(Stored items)
════════════════════
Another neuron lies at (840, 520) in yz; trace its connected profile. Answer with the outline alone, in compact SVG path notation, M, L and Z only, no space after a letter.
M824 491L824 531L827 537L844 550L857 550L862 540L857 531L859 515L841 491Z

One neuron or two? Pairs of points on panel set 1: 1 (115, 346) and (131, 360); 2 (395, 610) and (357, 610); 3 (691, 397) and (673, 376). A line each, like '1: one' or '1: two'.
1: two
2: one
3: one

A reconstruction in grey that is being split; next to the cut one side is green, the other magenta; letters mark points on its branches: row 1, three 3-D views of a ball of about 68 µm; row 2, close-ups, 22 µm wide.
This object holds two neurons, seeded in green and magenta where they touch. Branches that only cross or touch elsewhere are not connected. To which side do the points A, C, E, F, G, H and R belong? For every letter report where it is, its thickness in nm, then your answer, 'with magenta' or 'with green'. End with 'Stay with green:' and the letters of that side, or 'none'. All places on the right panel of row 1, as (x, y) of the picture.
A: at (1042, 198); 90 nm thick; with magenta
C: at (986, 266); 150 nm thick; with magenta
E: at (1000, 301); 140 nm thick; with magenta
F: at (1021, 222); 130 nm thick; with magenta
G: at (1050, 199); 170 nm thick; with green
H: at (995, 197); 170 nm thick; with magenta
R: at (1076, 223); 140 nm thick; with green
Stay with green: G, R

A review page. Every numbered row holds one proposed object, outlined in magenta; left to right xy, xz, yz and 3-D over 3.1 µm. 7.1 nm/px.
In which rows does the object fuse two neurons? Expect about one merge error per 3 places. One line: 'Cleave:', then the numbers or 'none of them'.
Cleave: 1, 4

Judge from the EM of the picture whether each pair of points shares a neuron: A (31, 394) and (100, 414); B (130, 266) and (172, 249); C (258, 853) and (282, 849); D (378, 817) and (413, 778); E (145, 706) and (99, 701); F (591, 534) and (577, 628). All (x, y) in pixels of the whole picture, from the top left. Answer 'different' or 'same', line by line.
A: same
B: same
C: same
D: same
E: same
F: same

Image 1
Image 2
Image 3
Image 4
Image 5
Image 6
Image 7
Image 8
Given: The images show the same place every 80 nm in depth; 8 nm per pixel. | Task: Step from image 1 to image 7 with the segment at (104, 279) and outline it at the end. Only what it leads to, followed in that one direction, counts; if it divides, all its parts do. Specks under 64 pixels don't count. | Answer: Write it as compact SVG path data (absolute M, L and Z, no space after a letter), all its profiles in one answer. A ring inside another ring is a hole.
════════════════════
TASK TO COMPLETE -
The answer should consist of all the lines above, retyped exactly.

SOLUTION TO THE EXERCISE -
Another neuron lies at (840, 520) in yz; trace its connected profile. Answer with the outline alone, in compact SVG path notation, M, L and Z only, no space after a letter.
M824 491L824 531L827 537L844 550L857 550L862 540L857 531L859 515L841 491Z

One neuron or two? Pairs of points on panel set 1: 1 (115, 346) and (131, 360); 2 (395, 610) and (357, 610); 3 (691, 397) and (673, 376). A line each, like '1: one' or '1: two'.
1: two
2: one
3: one

A reconstruction in grey that is being split; next to the cut one side is green, the other magenta; letters mark points on its branches: row 1, three 3-D views of a ball of about 68 µm; row 2, close-ups, 22 µm wide.
This object holds two neurons, seeded in green and magenta where they touch. Branches that only cross or touch elsewhere are not connected. To which side do the points A, C, E, F, G, H and R belong? For every letter report where it is, its thickness in nm, then your answer, 'with magenta' or 'with green'. End with 'Stay with green:' and the letters of that side, or 'none'. All places on the right panel of row 1, as (x, y) of the picture.
A: at (1042, 198); 90 nm thick; with magenta
C: at (986, 266); 150 nm thick; with magenta
E: at (1000, 301); 140 nm thick; with magenta
F: at (1021, 222); 130 nm thick; with magenta
G: at (1050, 199); 170 nm thick; with green
H: at (995, 197); 170 nm thick; with magenta
R: at (1076, 223); 140 nm thick; with green
Stay with green: G, R

A review page. Every numbered row holds one proposed object, outlined in magenta; left to right xy, xz, yz and 3-D over 3.1 µm. 7.1 nm/px.
In which rows does the object fuse two neurons? Expect about one merge error per 3 places. One line: 'Cleave:', then the numbers or 'none of them'.
Cleave: 1, 4

Judge from the EM of the picture whether each pair of points shares a neuron: A (31, 394) and (100, 414); B (130, 266) and (172, 249); C (258, 853) and (282, 849); D (378, 817) and (413, 778); E (145, 706) and (99, 701); F (591, 534) and (577, 628). All (x, y) in pixels of the whole picture, from the top left. Answer 'different' or 'same', line by line.
A: same
B: same
C: same
D: same
E: same
F: same

Image 1
Image 2
Image 3
Image 4
Image 5
Image 6
Image 7
Image 8
Given: The images show the same place every 80 nm in depth; 8 nm per pixel. | Task: Step from image 1 to image 7 with the segment at (104, 279) and outline it at the end. Only what it leads to, followed in that one direction, counts; if it divides, all its parts do. Specks under 64 pixels don't count. | Answer: Write it as compact SVG path data (absolute M, L and Z, no space after a letter), all its profiles in one answer. A ring inside another ring is a hole.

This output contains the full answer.